Reproduce every line of the listing as written, apart from the pictures.

** Data below follows **

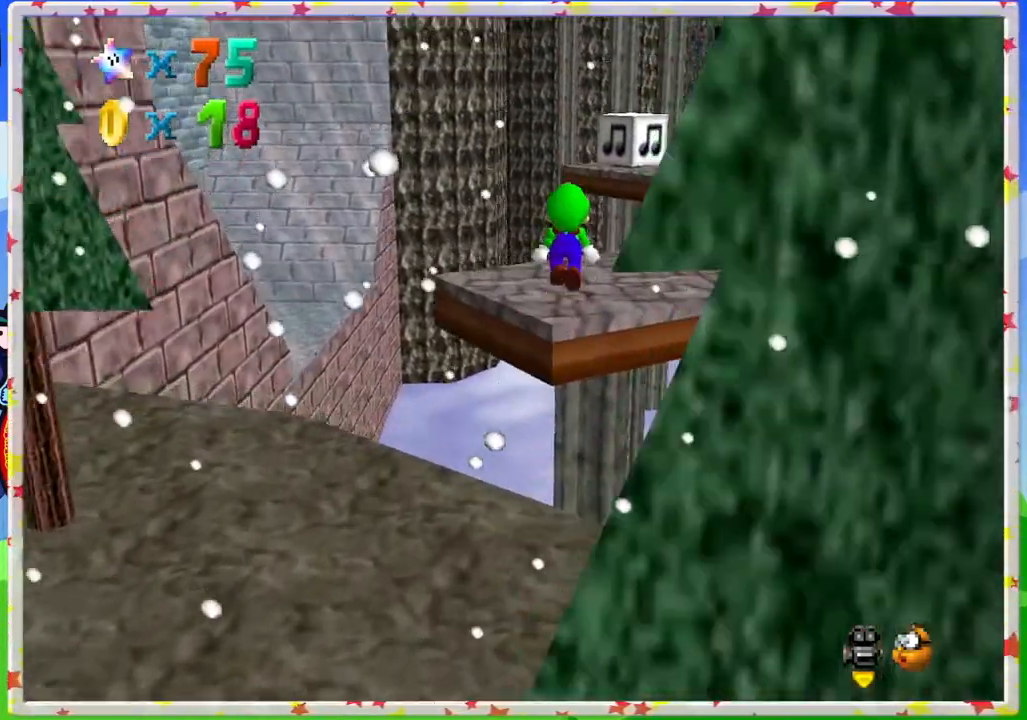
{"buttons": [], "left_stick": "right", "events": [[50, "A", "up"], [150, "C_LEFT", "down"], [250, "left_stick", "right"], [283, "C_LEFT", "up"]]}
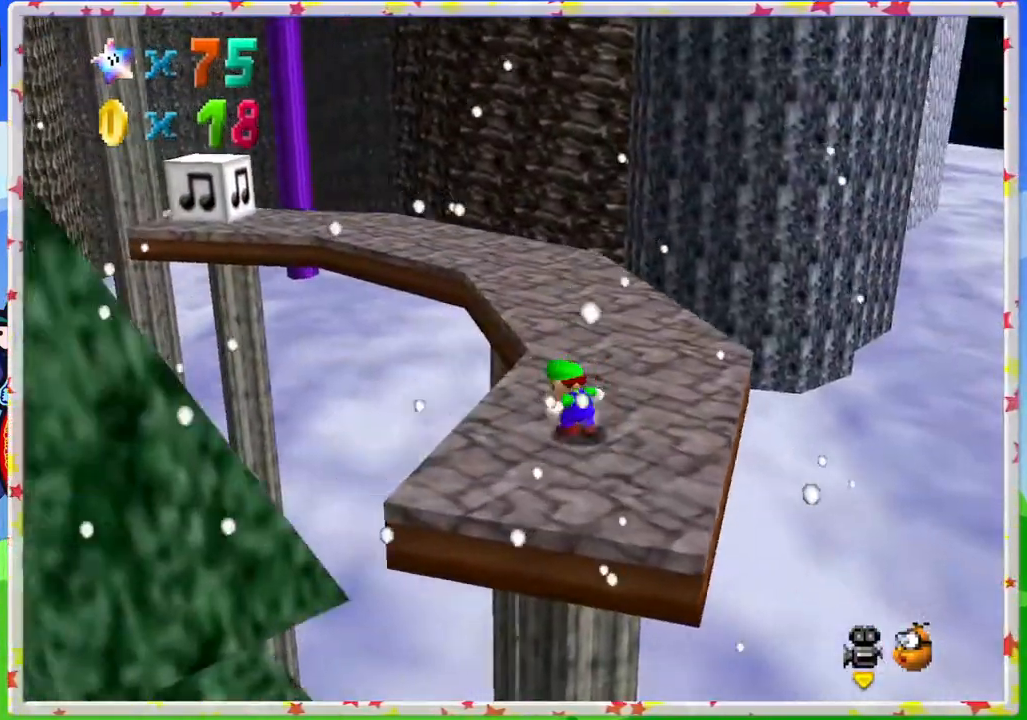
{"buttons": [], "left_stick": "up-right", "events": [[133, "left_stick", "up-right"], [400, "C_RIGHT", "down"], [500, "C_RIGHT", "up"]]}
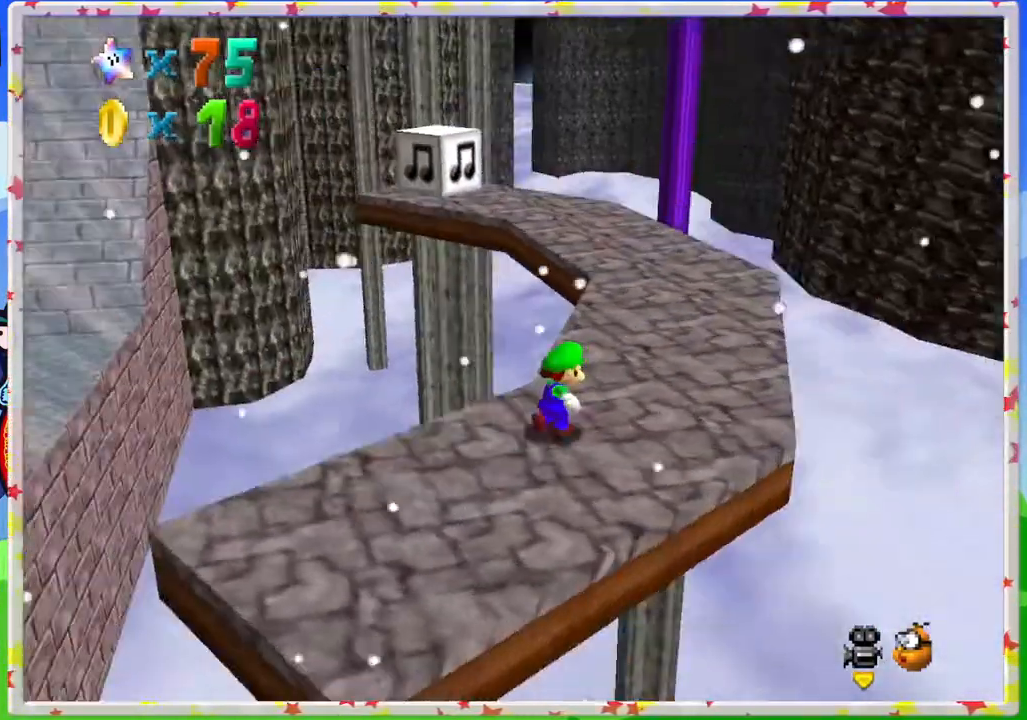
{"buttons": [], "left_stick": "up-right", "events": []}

** End of Data below **

_Response to this exercise_
{"buttons": [], "left_stick": "right", "events": [[50, "A", "up"], [150, "C_LEFT", "down"], [250, "left_stick", "right"], [283, "C_LEFT", "up"]]}
{"buttons": [], "left_stick": "up-right", "events": [[133, "left_stick", "up-right"], [400, "C_RIGHT", "down"], [500, "C_RIGHT", "up"]]}
{"buttons": [], "left_stick": "up-right", "events": []}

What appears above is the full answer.